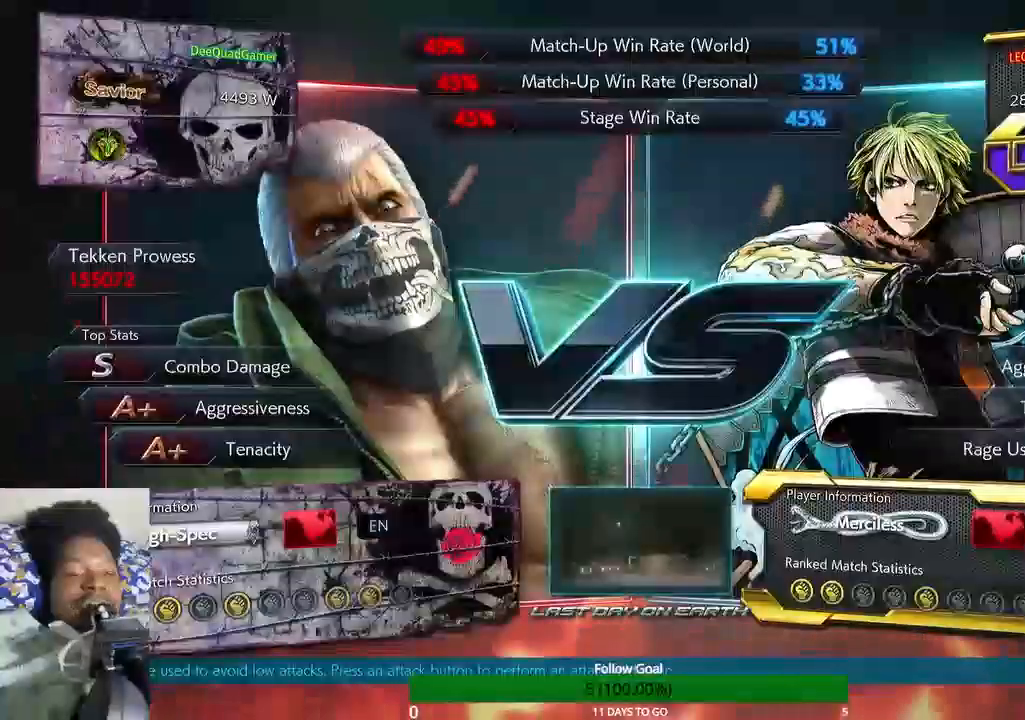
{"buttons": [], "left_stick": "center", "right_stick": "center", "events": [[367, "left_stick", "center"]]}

---*---

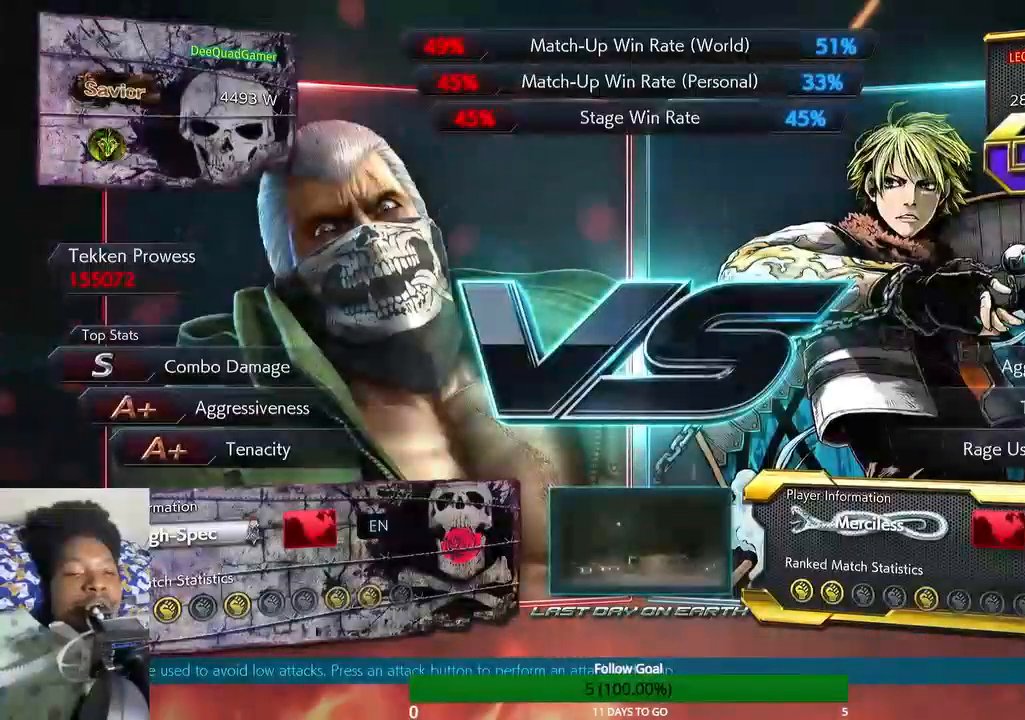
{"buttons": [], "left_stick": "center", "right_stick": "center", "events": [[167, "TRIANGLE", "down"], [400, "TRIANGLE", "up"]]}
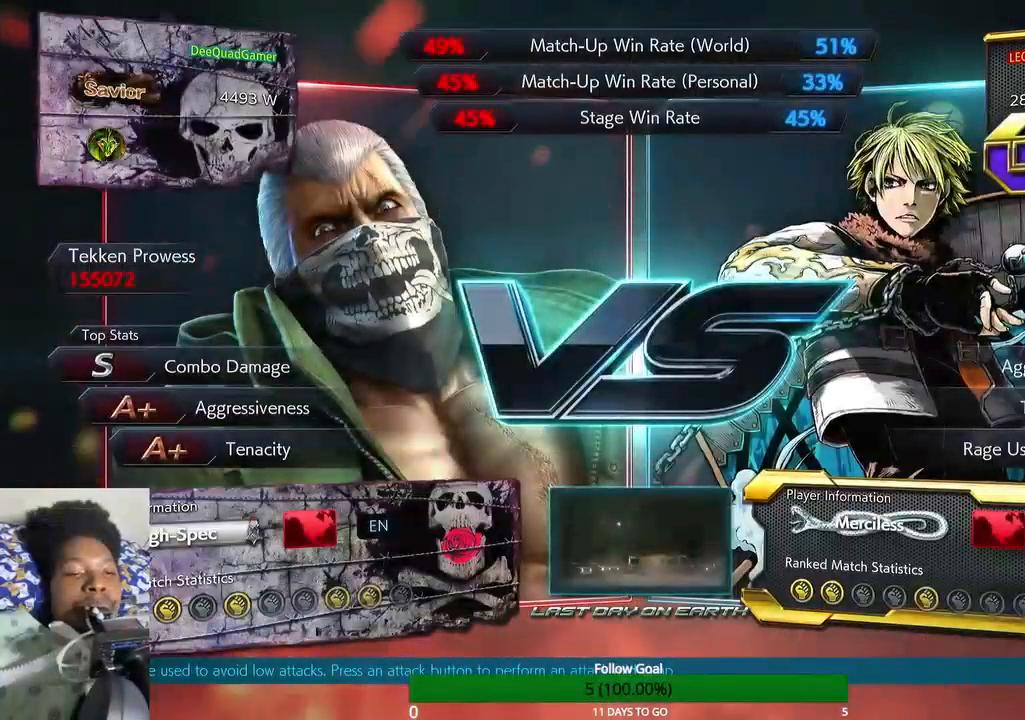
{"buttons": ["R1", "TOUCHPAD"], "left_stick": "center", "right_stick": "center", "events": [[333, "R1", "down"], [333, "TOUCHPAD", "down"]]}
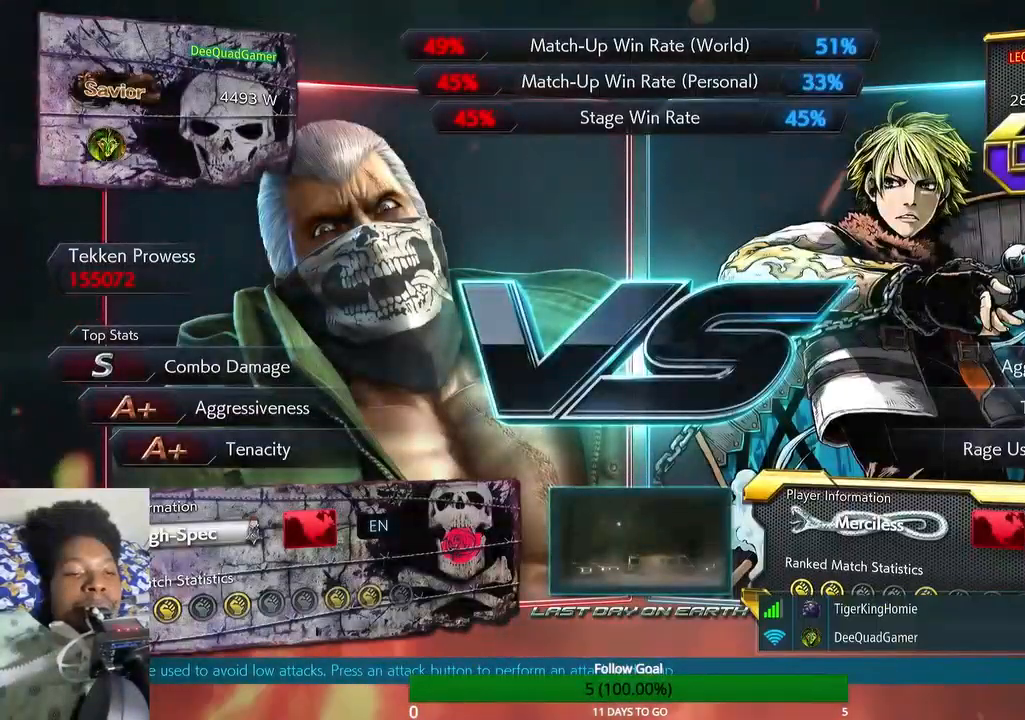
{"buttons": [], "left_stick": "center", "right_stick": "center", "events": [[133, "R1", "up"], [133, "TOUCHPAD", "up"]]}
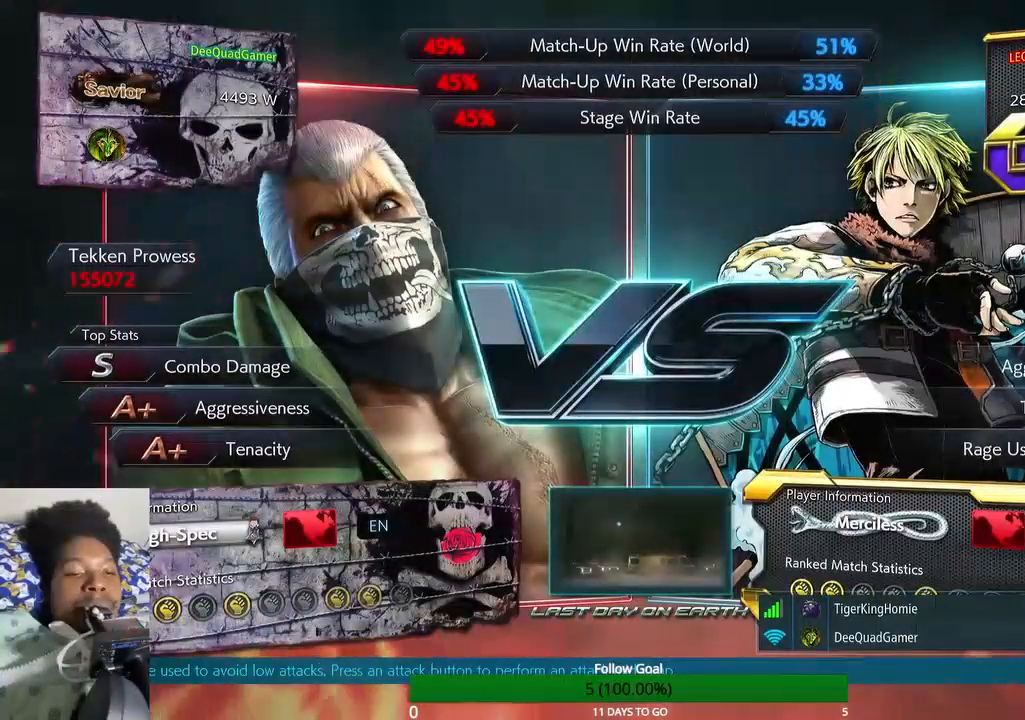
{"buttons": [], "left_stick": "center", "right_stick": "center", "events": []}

---*---

> [PROBLEM STATEMENT]:
Check each line of the entries above for the string "down", and return those that contain it.

> [RESULT OF THIS EXERCISE]:
{"buttons": [], "left_stick": "center", "right_stick": "center", "events": [[167, "TRIANGLE", "down"], [400, "TRIANGLE", "up"]]}
{"buttons": ["R1", "TOUCHPAD"], "left_stick": "center", "right_stick": "center", "events": [[333, "R1", "down"], [333, "TOUCHPAD", "down"]]}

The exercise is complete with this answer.